*Your instructions*
Every entry below is to be returned unchanged. Images are not part of the copy.

[Items from a dataset]
────────────────────────────────────────
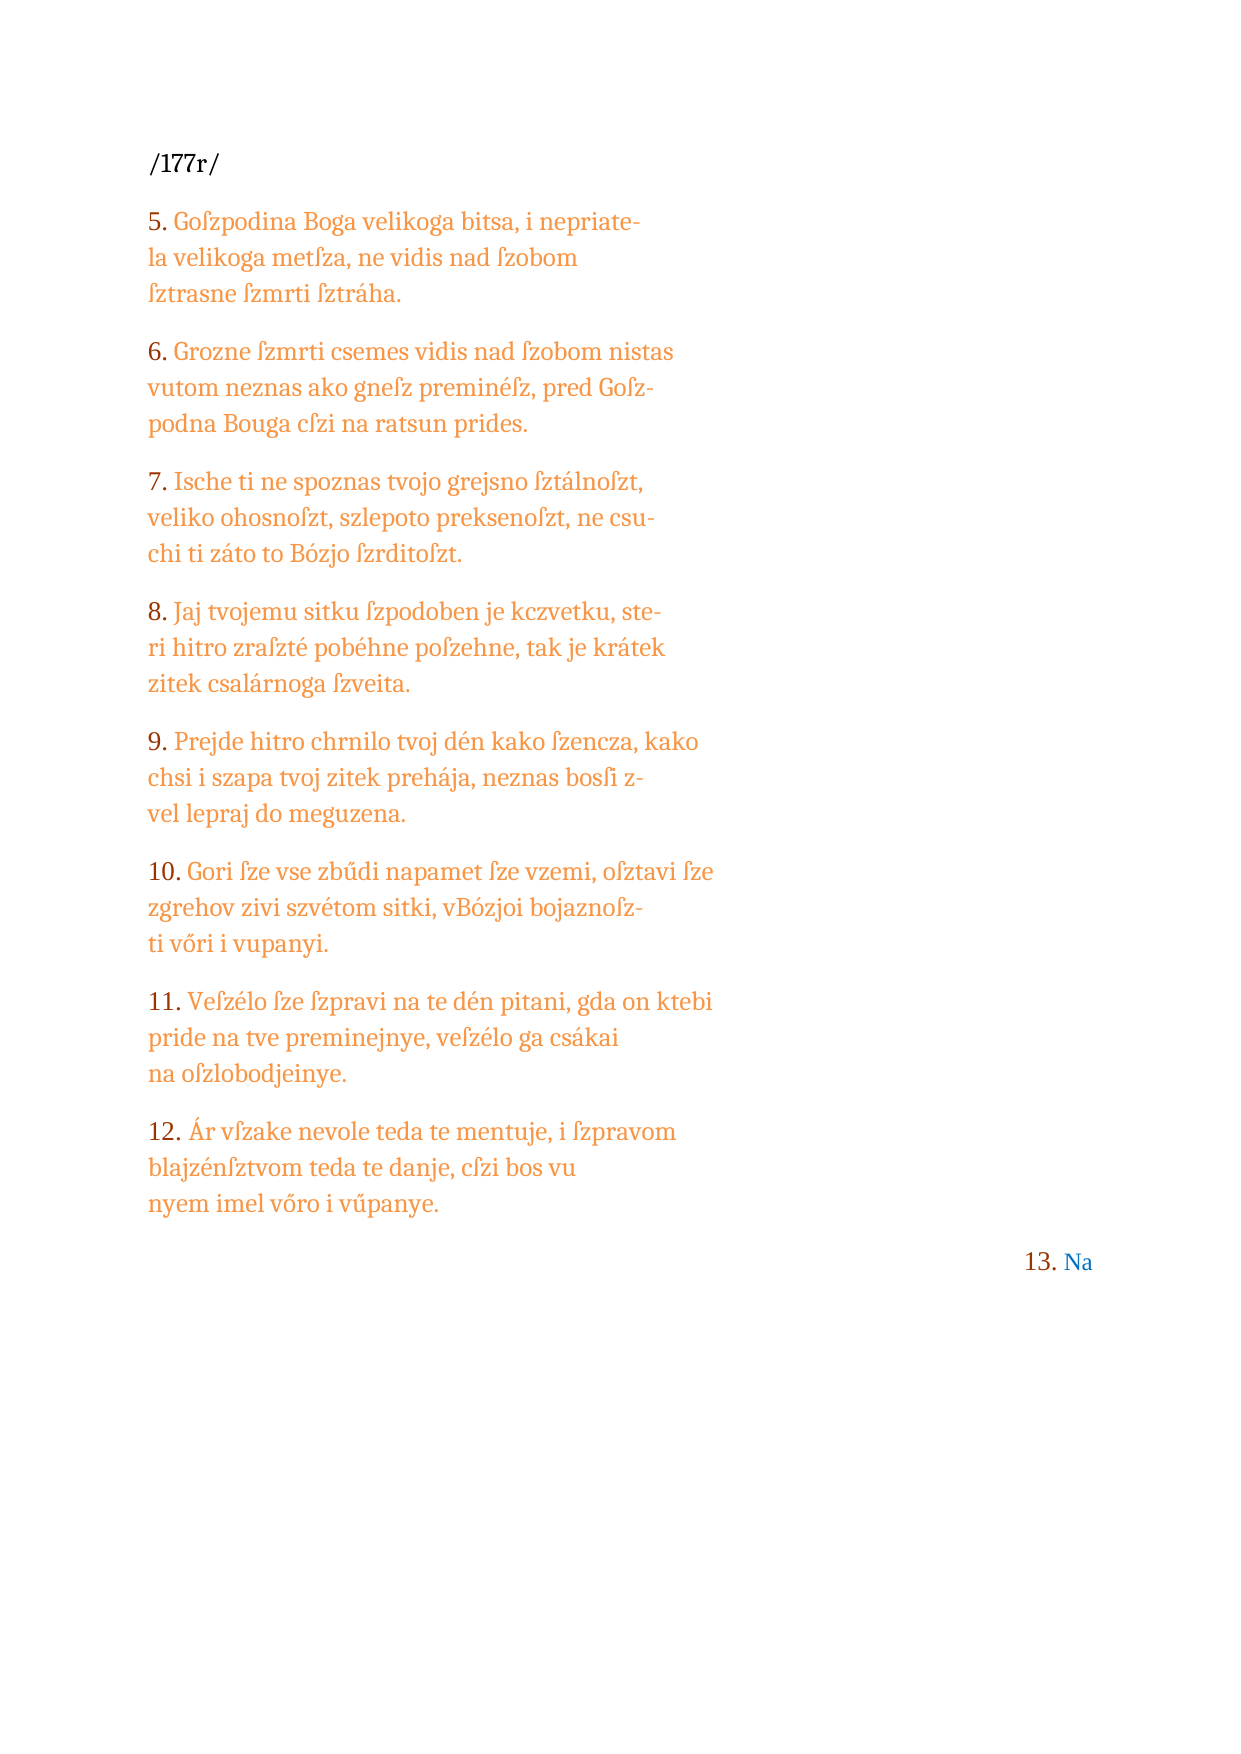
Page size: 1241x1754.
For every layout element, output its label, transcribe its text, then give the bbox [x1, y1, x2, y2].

text 9. Prejde hitro chrnilo tvoj dén kako ſzencza, kako chsi i szapa tvoj zitek prehája, neznas bosſi z- vel lepraj do meguzena. [148, 725, 1093, 829]
text 7. Ische ti ne spoznas tvojo grejsno ſztálnoſzt, veliko ohosnoſzt, szlepoto preksenoſzt, ne csu- chi ti záto to Bózjo ſzrditoſzt. [148, 465, 1093, 569]
text 5. Goſzpodina Boga velikoga bitsa, i nepriate- la velikoga metſza, ne vidis nad ſzobom ſztrasne ſzmrti ſztráha. [148, 205, 1093, 309]
text 8. Jaj tvojemu sitku ſzpodoben je kczvetku, ste- ri hitro zraſzté pobéhne poſzehne, tak je krátek zitek csalárnoga ſzveita. [148, 595, 1093, 699]
text /177r/ [148, 148, 1093, 179]
text 10. Gori ſze vse zbűdi napamet ſze vzemi, oſztavi ſze zgrehov zivi szvétom sitki, vBózjoi bojaznoſz- ti vőri i vupanyi. [148, 855, 1093, 959]
text 6. Grozne ſzmrti csemes vidis nad ſzobom nistas vutom neznas ako gneſz preminéſz, pred Goſz- podna Bouga cſzi na ratsun prides. [148, 335, 1093, 439]
text 13. Na [148, 1245, 1093, 1276]
text 12. Ár vſzake nevole teda te mentuje, i ſzpravom blajzénſztvom teda te danje, cſzi bos vu nyem imel vőro i vűpanye. [148, 1115, 1093, 1219]
text 11. Veſzélo ſze ſzpravi na te dén pitani, gda on ktebi pride na tve preminejnye, veſzélo ga csákai na oſzlobodjeinye. [148, 985, 1093, 1089]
────────────────────────────────────────
*Answer space*
Page size: 1241x1754.
For every layout element, output its label, transcribe its text, then give the bbox [x1, y1, x2, y2].

text 9. Prejde hitro chrnilo tvoj dén kako ſzencza, kako chsi i szapa tvoj zitek prehája, neznas bosſi z- vel lepraj do meguzena. [148, 725, 1093, 829]
text 7. Ische ti ne spoznas tvojo grejsno ſztálnoſzt, veliko ohosnoſzt, szlepoto preksenoſzt, ne csu- chi ti záto to Bózjo ſzrditoſzt. [148, 465, 1093, 569]
text 5. Goſzpodina Boga velikoga bitsa, i nepriate- la velikoga metſza, ne vidis nad ſzobom ſztrasne ſzmrti ſztráha. [148, 205, 1093, 309]
text 8. Jaj tvojemu sitku ſzpodoben je kczvetku, ste- ri hitro zraſzté pobéhne poſzehne, tak je krátek zitek csalárnoga ſzveita. [148, 595, 1093, 699]
text /177r/ [148, 148, 1093, 179]
text 10. Gori ſze vse zbűdi napamet ſze vzemi, oſztavi ſze zgrehov zivi szvétom sitki, vBózjoi bojaznoſz- ti vőri i vupanyi. [148, 855, 1093, 959]
text 6. Grozne ſzmrti csemes vidis nad ſzobom nistas vutom neznas ako gneſz preminéſz, pred Goſz- podna Bouga cſzi na ratsun prides. [148, 335, 1093, 439]
text 13. Na [148, 1245, 1093, 1276]
text 12. Ár vſzake nevole teda te mentuje, i ſzpravom blajzénſztvom teda te danje, cſzi bos vu nyem imel vőro i vűpanye. [148, 1115, 1093, 1219]
text 11. Veſzélo ſze ſzpravi na te dén pitani, gda on ktebi pride na tve preminejnye, veſzélo ga csákai na oſzlobodjeinye. [148, 985, 1093, 1089]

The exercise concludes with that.